What is expected — This task calls for the lines below starting at the one containing "31: (232, 145, 0.59)" and ending at the one containing "54: (270, 211, 0.68)", repeated exactly with both ends kept and pictures left out.

Extracted records —
____

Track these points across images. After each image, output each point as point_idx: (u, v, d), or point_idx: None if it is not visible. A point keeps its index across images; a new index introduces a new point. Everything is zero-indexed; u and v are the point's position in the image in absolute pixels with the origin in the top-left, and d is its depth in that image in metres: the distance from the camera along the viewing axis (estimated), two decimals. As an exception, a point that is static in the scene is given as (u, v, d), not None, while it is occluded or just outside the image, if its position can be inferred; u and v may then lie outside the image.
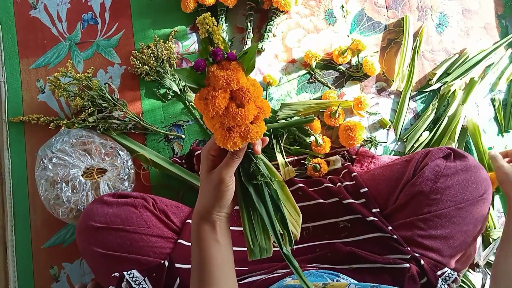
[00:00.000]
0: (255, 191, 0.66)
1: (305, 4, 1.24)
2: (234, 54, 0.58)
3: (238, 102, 0.60)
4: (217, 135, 0.61)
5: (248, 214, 0.67)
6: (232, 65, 0.58)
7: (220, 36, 0.57)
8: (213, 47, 0.58)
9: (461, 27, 1.24)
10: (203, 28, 0.56)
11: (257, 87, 0.61)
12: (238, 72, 0.58)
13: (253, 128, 0.60)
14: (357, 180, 0.99)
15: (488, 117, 1.19)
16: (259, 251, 0.66)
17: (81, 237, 0.88)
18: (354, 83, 1.20)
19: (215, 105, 0.57)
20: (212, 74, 0.57)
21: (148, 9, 1.23)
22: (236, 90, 0.58)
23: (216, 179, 0.63)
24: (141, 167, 1.13)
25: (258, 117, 0.62)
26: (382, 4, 1.24)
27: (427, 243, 0.84)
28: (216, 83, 0.57)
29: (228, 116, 0.59)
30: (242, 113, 0.59)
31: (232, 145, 0.59)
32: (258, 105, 0.61)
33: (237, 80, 0.57)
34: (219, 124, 0.60)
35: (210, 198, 0.65)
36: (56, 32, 1.23)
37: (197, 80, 0.60)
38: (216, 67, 0.58)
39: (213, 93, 0.57)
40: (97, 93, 1.11)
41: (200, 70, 0.58)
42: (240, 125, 0.59)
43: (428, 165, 0.88)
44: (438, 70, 1.18)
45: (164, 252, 0.87)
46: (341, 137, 1.12)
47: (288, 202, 0.71)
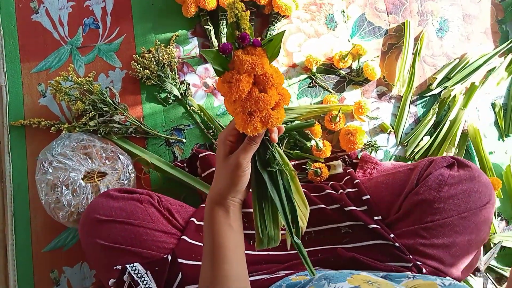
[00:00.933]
0: (269, 178, 0.67)
1: (306, 9, 1.24)
2: (259, 40, 0.59)
3: (261, 88, 0.60)
4: (237, 119, 0.61)
5: (259, 203, 0.68)
6: (258, 51, 0.59)
7: (247, 22, 0.58)
8: (240, 32, 0.58)
9: (461, 32, 1.24)
10: (232, 12, 0.57)
11: (279, 74, 0.62)
12: (263, 58, 0.59)
13: (274, 114, 0.61)
14: (360, 187, 0.99)
15: (489, 122, 1.19)
16: (267, 240, 0.68)
17: (84, 229, 0.88)
18: (354, 87, 1.20)
19: (239, 88, 0.58)
20: (238, 58, 0.58)
21: (150, 13, 1.24)
22: (260, 75, 0.59)
23: (234, 163, 0.64)
24: (141, 171, 1.13)
25: (279, 104, 0.63)
26: (383, 9, 1.25)
27: (429, 251, 0.84)
28: (241, 67, 0.58)
29: (250, 100, 0.59)
30: (264, 98, 0.59)
31: (252, 129, 0.60)
32: (280, 92, 0.62)
33: (262, 65, 0.58)
34: (241, 108, 0.60)
35: (226, 182, 0.66)
36: (58, 36, 1.23)
37: (222, 63, 0.60)
38: (242, 52, 0.59)
39: (238, 76, 0.58)
40: (98, 97, 1.11)
41: (226, 53, 0.58)
42: (262, 110, 0.60)
43: (431, 174, 0.87)
44: (438, 74, 1.18)
45: (168, 247, 0.87)
46: (342, 141, 1.12)
47: (298, 194, 0.72)
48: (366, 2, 1.25)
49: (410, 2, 1.25)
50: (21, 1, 1.25)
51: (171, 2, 1.21)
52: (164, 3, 1.24)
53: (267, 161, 0.68)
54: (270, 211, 0.68)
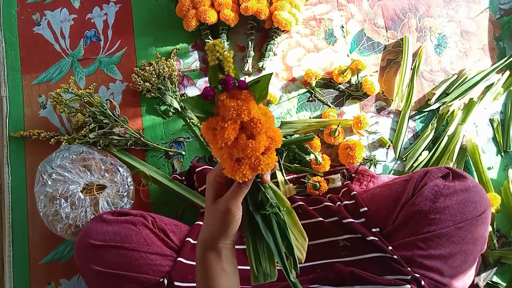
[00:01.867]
0: (262, 220, 0.64)
1: (305, 24, 1.26)
2: (245, 82, 0.55)
3: (249, 133, 0.56)
4: (225, 165, 0.58)
5: (253, 242, 0.65)
6: (243, 94, 0.54)
7: (231, 63, 0.53)
8: (223, 74, 0.53)
9: (459, 48, 1.25)
10: (213, 55, 0.52)
11: (269, 117, 0.58)
12: (249, 102, 0.54)
13: (263, 159, 0.57)
14: (357, 199, 0.99)
15: (487, 137, 1.19)
16: (263, 276, 0.65)
17: (79, 255, 0.87)
18: (353, 102, 1.21)
19: (224, 136, 0.54)
20: (222, 104, 0.53)
21: (151, 27, 1.25)
22: (247, 121, 0.55)
23: (223, 209, 0.61)
24: (140, 183, 1.13)
25: (269, 148, 0.58)
26: (382, 24, 1.26)
27: (427, 263, 0.84)
28: (225, 114, 0.53)
29: (237, 147, 0.55)
30: (252, 145, 0.55)
31: (241, 176, 0.56)
32: (270, 135, 0.58)
33: (248, 111, 0.53)
34: (228, 155, 0.57)
35: (216, 227, 0.63)
36: (59, 48, 1.24)
37: (205, 107, 0.56)
38: (226, 96, 0.53)
39: (222, 124, 0.54)
40: (98, 109, 1.11)
41: (209, 99, 0.54)
42: (250, 156, 0.56)
43: (427, 185, 0.88)
44: (437, 90, 1.19)
45: (163, 270, 0.86)
46: (341, 155, 1.12)
47: (295, 227, 0.69)
48: (365, 17, 1.26)
49: (409, 18, 1.27)
50: (23, 13, 1.26)
51: (172, 15, 1.22)
52: (165, 17, 1.25)
53: (259, 202, 0.64)
54: (264, 250, 0.65)
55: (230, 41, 1.24)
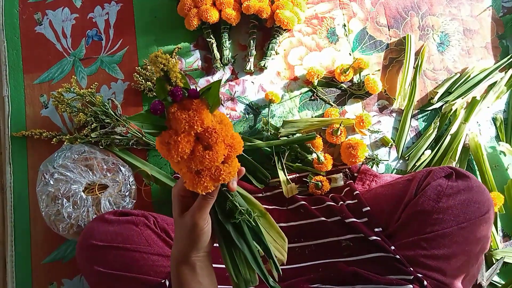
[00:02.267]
0: (234, 228, 0.62)
1: (307, 22, 1.25)
2: (195, 90, 0.52)
3: (205, 144, 0.54)
4: (185, 179, 0.56)
5: (229, 251, 0.63)
6: (195, 103, 0.51)
7: (177, 72, 0.50)
8: (171, 85, 0.50)
9: (462, 46, 1.25)
10: (157, 67, 0.49)
11: (225, 124, 0.55)
12: (201, 112, 0.51)
13: (224, 168, 0.55)
14: (359, 198, 0.99)
15: (490, 136, 1.19)
16: (244, 283, 0.63)
17: (81, 255, 0.87)
18: (356, 101, 1.20)
19: (178, 150, 0.51)
20: (173, 116, 0.51)
21: (152, 26, 1.24)
22: (201, 131, 0.53)
23: (190, 223, 0.59)
24: (142, 183, 1.13)
25: (229, 156, 0.56)
26: (384, 23, 1.26)
27: (430, 263, 0.84)
28: (178, 126, 0.51)
29: (195, 160, 0.53)
30: (210, 156, 0.53)
31: (203, 189, 0.54)
32: (228, 143, 0.55)
33: (201, 122, 0.51)
34: (186, 168, 0.54)
35: (185, 242, 0.62)
36: (61, 48, 1.24)
37: (156, 122, 0.53)
38: (177, 107, 0.51)
39: (175, 137, 0.51)
40: (100, 109, 1.11)
41: (158, 113, 0.51)
42: (210, 167, 0.54)
43: (430, 185, 0.87)
44: (439, 89, 1.19)
45: (165, 271, 0.86)
46: (343, 154, 1.12)
47: (272, 229, 0.68)
48: (367, 16, 1.26)
49: (411, 16, 1.26)
50: (25, 13, 1.26)
51: (174, 15, 1.22)
52: (167, 16, 1.25)
53: (228, 211, 0.62)
54: (241, 256, 0.63)
55: (232, 40, 1.23)
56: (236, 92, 1.20)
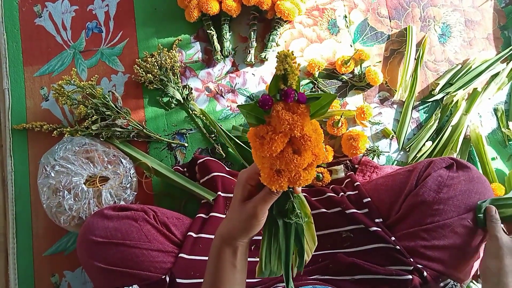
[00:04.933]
0: (283, 226, 0.64)
1: (308, 14, 1.25)
2: (304, 96, 0.52)
3: (295, 148, 0.54)
4: (263, 173, 0.56)
5: (269, 241, 0.65)
6: (301, 108, 0.52)
7: (297, 75, 0.51)
8: (286, 85, 0.51)
9: (464, 37, 1.24)
10: (281, 66, 0.50)
11: (318, 134, 0.55)
12: (304, 118, 0.52)
13: (304, 175, 0.55)
14: (360, 190, 0.99)
15: (491, 127, 1.19)
16: (269, 273, 0.65)
17: (82, 250, 0.87)
18: (357, 92, 1.20)
19: (271, 147, 0.52)
20: (277, 115, 0.51)
21: (152, 18, 1.24)
22: (298, 136, 0.53)
23: (250, 212, 0.60)
24: (143, 175, 1.13)
25: (311, 164, 0.57)
26: (385, 14, 1.25)
27: (430, 253, 0.84)
28: (278, 125, 0.52)
29: (281, 160, 0.54)
30: (297, 161, 0.53)
31: (278, 187, 0.55)
32: (315, 152, 0.56)
33: (301, 128, 0.52)
34: (269, 164, 0.55)
35: (239, 227, 0.63)
36: (61, 40, 1.23)
37: (258, 114, 0.54)
38: (283, 107, 0.51)
39: (273, 135, 0.52)
40: (101, 101, 1.11)
41: (266, 108, 0.52)
42: (291, 170, 0.55)
43: (430, 175, 0.87)
44: (441, 80, 1.18)
45: (165, 267, 0.86)
46: (344, 146, 1.12)
47: (309, 231, 0.69)
48: (369, 7, 1.25)
49: (413, 7, 1.25)
50: (25, 5, 1.26)
51: (174, 6, 1.22)
52: (167, 8, 1.24)
53: (285, 210, 0.63)
54: (277, 250, 0.65)
55: (232, 32, 1.23)
56: (236, 84, 1.20)
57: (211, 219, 0.97)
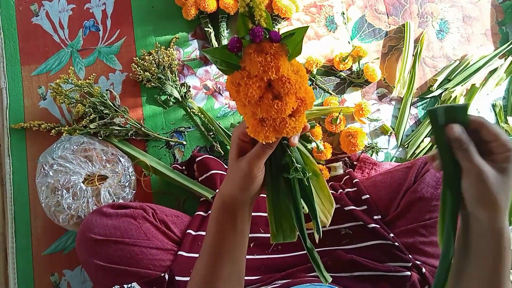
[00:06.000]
0: (285, 183, 0.61)
1: (306, 11, 1.24)
2: (277, 34, 0.48)
3: (276, 93, 0.51)
4: (248, 124, 0.54)
5: (274, 203, 0.62)
6: (274, 48, 0.48)
7: (263, 11, 0.47)
8: (253, 23, 0.47)
9: (461, 33, 1.24)
10: (243, 2, 0.46)
11: (301, 76, 0.52)
12: (279, 58, 0.48)
13: (290, 122, 0.52)
14: (359, 186, 0.99)
15: (490, 123, 1.19)
16: (282, 236, 0.62)
17: (80, 248, 0.87)
18: (355, 89, 1.20)
19: (247, 94, 0.49)
20: (249, 57, 0.48)
21: (150, 16, 1.24)
22: (275, 79, 0.50)
23: (244, 168, 0.58)
24: (142, 173, 1.13)
25: (298, 110, 0.53)
26: (383, 11, 1.25)
27: (428, 250, 0.84)
28: (252, 69, 0.48)
29: (261, 107, 0.50)
30: (278, 106, 0.50)
31: (263, 138, 0.52)
32: (300, 96, 0.52)
33: (276, 68, 0.48)
34: (251, 113, 0.52)
35: (236, 186, 0.61)
36: (58, 39, 1.23)
37: (230, 60, 0.51)
38: (255, 48, 0.48)
39: (247, 80, 0.49)
40: (99, 100, 1.11)
41: (235, 51, 0.48)
42: (275, 118, 0.51)
43: (429, 172, 0.88)
44: (439, 76, 1.18)
45: (164, 264, 0.86)
46: (343, 143, 1.12)
47: (322, 191, 0.66)
48: (366, 4, 1.25)
49: (410, 4, 1.25)
50: (22, 4, 1.25)
51: (171, 4, 1.21)
52: (164, 6, 1.24)
53: (284, 165, 0.60)
54: (286, 212, 0.62)
55: (230, 29, 1.23)
56: (234, 82, 1.20)
57: (210, 217, 0.97)
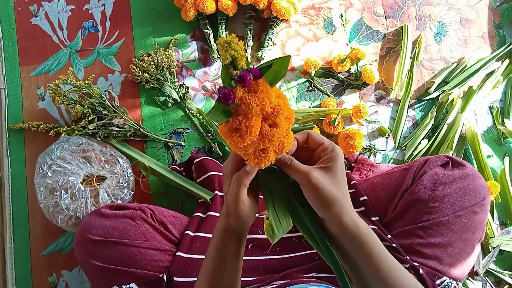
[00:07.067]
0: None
1: (304, 13, 1.25)
2: (257, 70, 0.49)
3: (270, 122, 0.52)
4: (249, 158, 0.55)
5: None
6: (260, 83, 0.49)
7: (245, 58, 0.47)
8: (237, 70, 0.48)
9: (459, 36, 1.25)
10: (227, 54, 0.46)
11: (282, 97, 0.53)
12: (268, 92, 0.49)
13: (286, 141, 0.54)
14: (357, 188, 0.99)
15: (487, 125, 1.19)
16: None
17: (79, 249, 0.87)
18: (353, 91, 1.20)
19: (251, 134, 0.50)
20: (242, 102, 0.48)
21: (149, 17, 1.24)
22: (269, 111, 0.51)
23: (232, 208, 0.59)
24: (140, 174, 1.13)
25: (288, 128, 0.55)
26: (381, 13, 1.25)
27: (426, 251, 0.84)
28: (248, 111, 0.49)
29: (263, 140, 0.52)
30: (278, 133, 0.52)
31: (266, 162, 0.54)
32: (287, 116, 0.54)
33: (270, 101, 0.49)
34: (254, 149, 0.53)
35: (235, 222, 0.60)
36: (57, 39, 1.23)
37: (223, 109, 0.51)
38: (243, 91, 0.48)
39: (247, 122, 0.50)
40: (97, 101, 1.11)
41: (230, 102, 0.48)
42: (275, 143, 0.53)
43: (426, 173, 0.88)
44: (436, 78, 1.19)
45: (163, 265, 0.86)
46: (341, 145, 1.12)
47: None
48: (365, 6, 1.26)
49: (408, 6, 1.26)
50: (21, 4, 1.25)
51: (170, 5, 1.22)
52: (163, 7, 1.24)
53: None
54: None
55: (229, 31, 1.23)
56: (233, 83, 1.20)
57: (209, 218, 0.97)
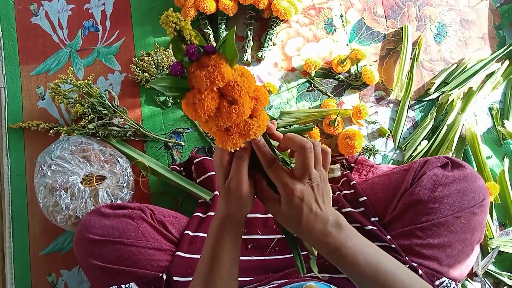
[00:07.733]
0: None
1: (304, 13, 1.25)
2: (211, 46, 0.51)
3: (230, 99, 0.53)
4: (215, 136, 0.56)
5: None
6: (212, 59, 0.50)
7: (190, 30, 0.49)
8: (186, 44, 0.50)
9: (459, 37, 1.25)
10: (170, 27, 0.48)
11: (246, 76, 0.54)
12: (220, 66, 0.50)
13: (253, 122, 0.54)
14: (356, 188, 0.99)
15: (486, 126, 1.19)
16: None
17: (78, 248, 0.88)
18: (353, 91, 1.20)
19: (204, 108, 0.51)
20: (193, 76, 0.50)
21: (149, 16, 1.24)
22: (224, 86, 0.52)
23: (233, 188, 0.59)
24: (140, 174, 1.13)
25: (256, 109, 0.55)
26: (381, 14, 1.25)
27: (425, 252, 0.84)
28: (199, 85, 0.50)
29: (222, 116, 0.52)
30: (236, 110, 0.52)
31: (232, 145, 0.54)
32: (253, 95, 0.55)
33: (221, 76, 0.50)
34: (216, 127, 0.54)
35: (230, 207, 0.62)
36: (57, 39, 1.23)
37: (179, 84, 0.53)
38: (196, 66, 0.50)
39: (199, 96, 0.51)
40: (97, 100, 1.11)
41: (179, 75, 0.51)
42: (238, 123, 0.54)
43: (426, 174, 0.88)
44: (436, 79, 1.19)
45: (162, 265, 0.86)
46: (340, 145, 1.12)
47: None
48: (365, 7, 1.26)
49: (409, 7, 1.26)
50: (21, 4, 1.25)
51: (171, 5, 1.22)
52: (163, 7, 1.24)
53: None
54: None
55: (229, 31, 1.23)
56: (233, 83, 1.20)
57: (208, 218, 0.97)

____

Result of the task —
31: (232, 145, 0.59)
32: (258, 105, 0.61)
33: (237, 80, 0.57)
34: (219, 124, 0.60)
35: (210, 198, 0.65)
36: (56, 32, 1.23)
37: (197, 80, 0.60)
38: (216, 67, 0.58)
39: (213, 93, 0.57)
40: (97, 93, 1.11)
41: (200, 70, 0.58)
42: (240, 125, 0.59)
43: (428, 165, 0.88)
44: (438, 70, 1.18)
45: (164, 252, 0.87)
46: (341, 137, 1.12)
47: (288, 202, 0.71)
[00:00.933]
0: (269, 178, 0.67)
1: (306, 9, 1.24)
2: (259, 40, 0.59)
3: (261, 88, 0.60)
4: (237, 119, 0.61)
5: (259, 203, 0.68)
6: (258, 51, 0.59)
7: (247, 22, 0.58)
8: (240, 32, 0.58)
9: (461, 32, 1.24)
10: (232, 12, 0.57)
11: (279, 74, 0.62)
12: (263, 58, 0.59)
13: (274, 114, 0.61)
14: (360, 187, 0.99)
15: (489, 122, 1.19)
16: (267, 240, 0.68)
17: (84, 229, 0.88)
18: (354, 87, 1.20)
19: (239, 88, 0.58)
20: (238, 58, 0.58)
21: (150, 13, 1.24)
22: (260, 75, 0.59)
23: (234, 163, 0.64)
24: (141, 171, 1.13)
25: (279, 104, 0.63)
26: (383, 9, 1.25)
27: (429, 251, 0.84)
28: (241, 67, 0.58)
29: (250, 100, 0.59)
30: (264, 98, 0.59)
31: (252, 129, 0.60)
32: (280, 92, 0.62)
33: (262, 65, 0.58)
34: (241, 108, 0.60)
35: (226, 182, 0.66)
36: (58, 36, 1.23)
37: (222, 63, 0.60)
38: (242, 52, 0.59)
39: (238, 76, 0.58)
40: (98, 97, 1.11)
41: (226, 53, 0.58)
42: (262, 110, 0.60)
43: (431, 174, 0.87)
44: (438, 74, 1.18)
45: (168, 247, 0.87)
46: (342, 141, 1.12)
47: (298, 194, 0.72)
48: (366, 2, 1.25)
49: (410, 2, 1.25)
50: (21, 1, 1.25)
51: (171, 2, 1.21)
52: (164, 3, 1.24)
53: (267, 161, 0.68)
54: (270, 211, 0.68)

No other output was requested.